Немногое еще осталось прибавить к этой хронике. Как волы, изнемогающие под тяжким ярмом и отгоняющие ударами хвоста злых насекомых, мы влекли колесницу тысячелетнего ромейского государства. Она со страшным скрипом двигалась медленно в темноте мировой ночи. Всюду царит мрак. Священные холмы Рима представляют взорам путника руины, увешанные диким плющом, и уже сделались прибежищем для коз и невежественных пастухов. Франкские бароны, точно разбойники, живут вместе с конями и псами в построенных из необделанного камня замках и даже не гнушаются нападать на торговые караваны. Латинская церковь отошла от апостольских правил. И только в ромейском государстве истинная вера не угасает, как вечный светильник, и процветают художества. Даже в наши трудные времена живописцы Панталеон и Мена удивляют весь мир своим искусством, склоняясь трудолюбиво над книгами патриарха. Не будем предаваться отчаянию. Эллинские семена, посеянные на русской почве, упали не на камень и в свое время принесут обильную жатву. Как засохшая земля жадно впитывает потоки дождя, так и варварская душа жаждет, чтобы ее напоили книжные реки.

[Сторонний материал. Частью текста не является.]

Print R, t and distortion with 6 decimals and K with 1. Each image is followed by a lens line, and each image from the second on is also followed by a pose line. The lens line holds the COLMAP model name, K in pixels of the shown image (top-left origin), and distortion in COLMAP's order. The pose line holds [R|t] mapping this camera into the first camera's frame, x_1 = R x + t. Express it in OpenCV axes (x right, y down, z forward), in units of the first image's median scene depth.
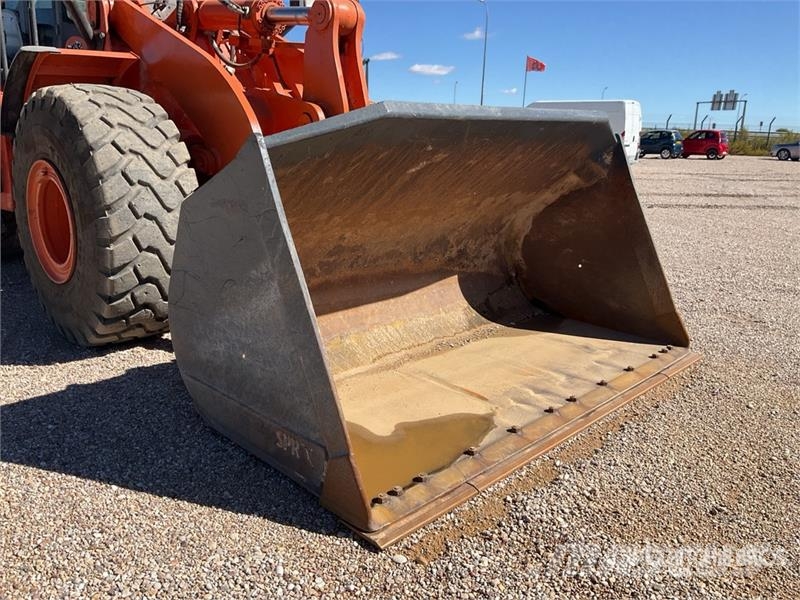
lens RADIAL K [[664.5, 0, 388.2], [0, 664.5, 308.2], [0, 0, 1]] dist [0.071378, -0.136864]
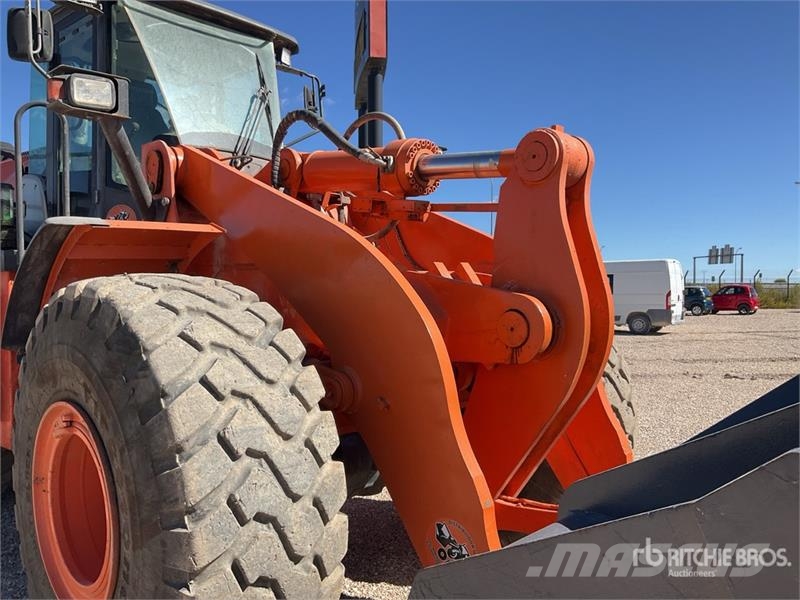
lens RADIAL K [[664.5, 0, 390.2], [0, 664.5, 306.2], [0, 0, 1]] dist [0.071378, -0.136864]
pose [[0.999666, -0.025845, 0.000343, -0.219149], [0.025209, 0.971974, -0.233734, -0.148940], [0.005708, 0.233664, 0.972301, 0.391957]]
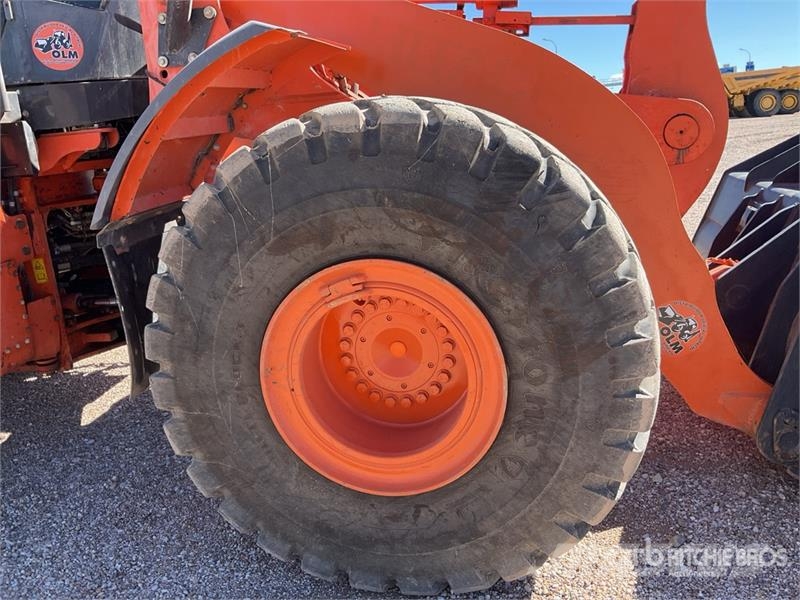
lens RADIAL K [[664.5, 0, 395.9], [0, 664.5, 304.8], [0, 0, 1]] dist [0.071378, -0.136864]
pose [[0.819700, -0.227627, 0.525621, -0.703898], [0.239062, 0.969857, 0.047195, -0.193568], [-0.520520, 0.086970, 0.849408, 0.552331]]
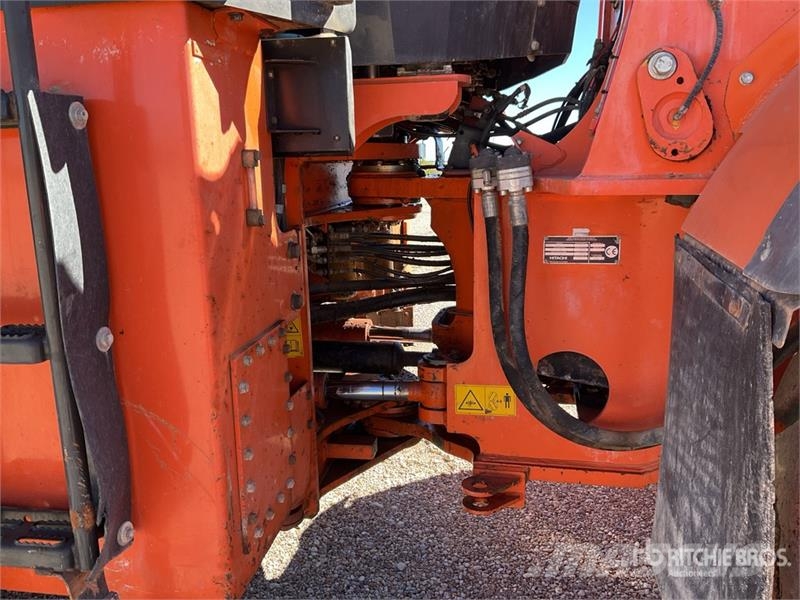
lens RADIAL K [[664.5, 0, 397.1], [0, 664.5, 299.2], [0, 0, 1]] dist [0.071378, -0.136864]
pose [[0.838019, -0.146731, 0.525542, -0.778093], [0.179934, 0.983602, -0.012297, -0.291472], [-0.515120, 0.104868, 0.850679, 0.998589]]
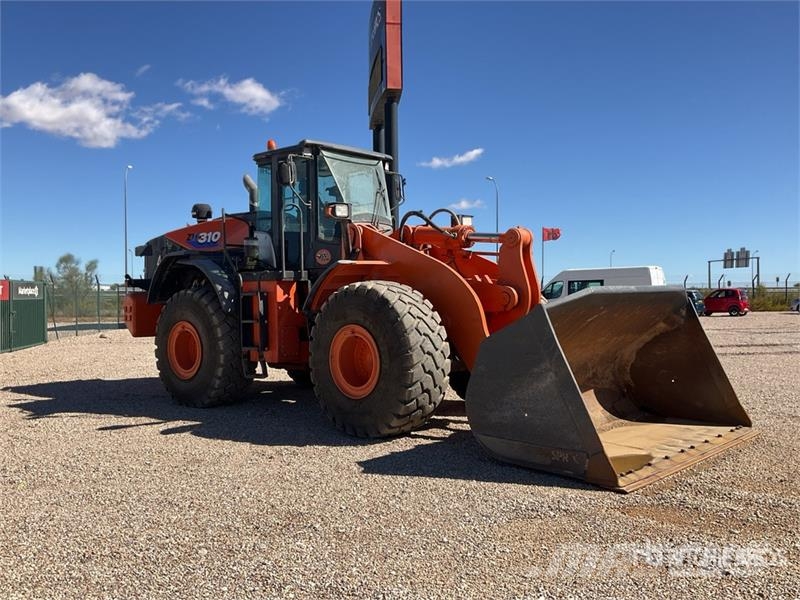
lens RADIAL K [[725.0, 0, 396.8], [0, 725.0, 297.5], [0, 0, 1]] dist [0.059550, -0.049832]
pose [[0.999295, -0.035181, 0.013120, -0.397367], [0.037379, 0.965196, -0.258843, 0.179575], [-0.003557, 0.259151, 0.965830, -0.738703]]
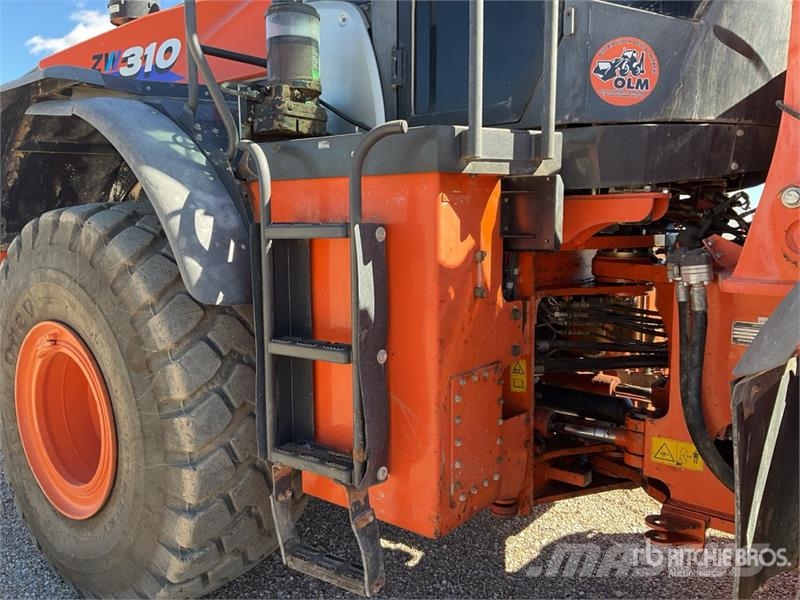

Влекомый ненасытным любопытством ко всему, что происходит в жизни, я явился однажды в мастерскую, где работали Панталеон и Мена. Это происходило во дворце, в довольно низкой горнице со сводчатым потолком и двумя широкими окнами. Около них стояли наклонные дубовые столы. За ближайшим сидел Панталеон, за другим – Мена. Около художников можно было видеть на полу и на скамьях множество глиняных горшочков с красками. Когда я вошел, Панталеон растирал на мраморной доске киноварь, а Мена, склонившись к столу, что-то чертил. Я произнес положенные в подобных случаях приветствия и подошел к художнику, занятому с кистью в руке. Он улыбнулся, смущенный тем, что кто-то будет наблюдать за его работой, или, может быть, польщенный моим вниманием, но продолжал тщательно вырисовывать кистью орнамент в виде виноградной лозы с геометрическим повторением листьев и гроздий. В этой рамке был изображен Василий. Я сразу же узнал его. Коротко подстриженная борода, жесткая и колючая, пронзительные глаза и впалые щеки. Водной руке он держал меч, в другой – символическое копье. Два ангела венчали его диадемой, на которой был изображен каждый драгоценный камень. У подножия василевса склонились плененные варвары и мятежники. Как я сказал, сходство было большое, но в рисунке чувствовалась сухость и одеревенелость, и василевс напоминал Димитрия Солунского, как его изображают на иконах. И на других листах движения людей были связанными, как бы застыли в одном, избранном этим живописцем мгновении.
– Извини меня, художник, – обратился я к Мене, – но меня удивляет, что ты удаляешься от природы и не изображаешь предметы и людей так, как это делает, например, Лука Влахерит. Я видел его картину, которая называется «Давид, пасущий свои стада». Псалмопевец играет на лире, и короткая одежда не закрывает его мускулистые ноги. Это голени юноши и пастуха, знакомого с горными тропами. Около Давида сидит муза и вдохновляет его. Внизу другая женщина, с обнаженными сосцами, полными молока, символизирует плодородие, а рядом с нею пес, слушающий музыку, – так звери внимали некогда Орфею. Собака стережет овец и коз, пасущихся на лужайке. Не кажется ли тебе, что именно так надо воспроизводить мир и все, что мы наблюдаем в нем?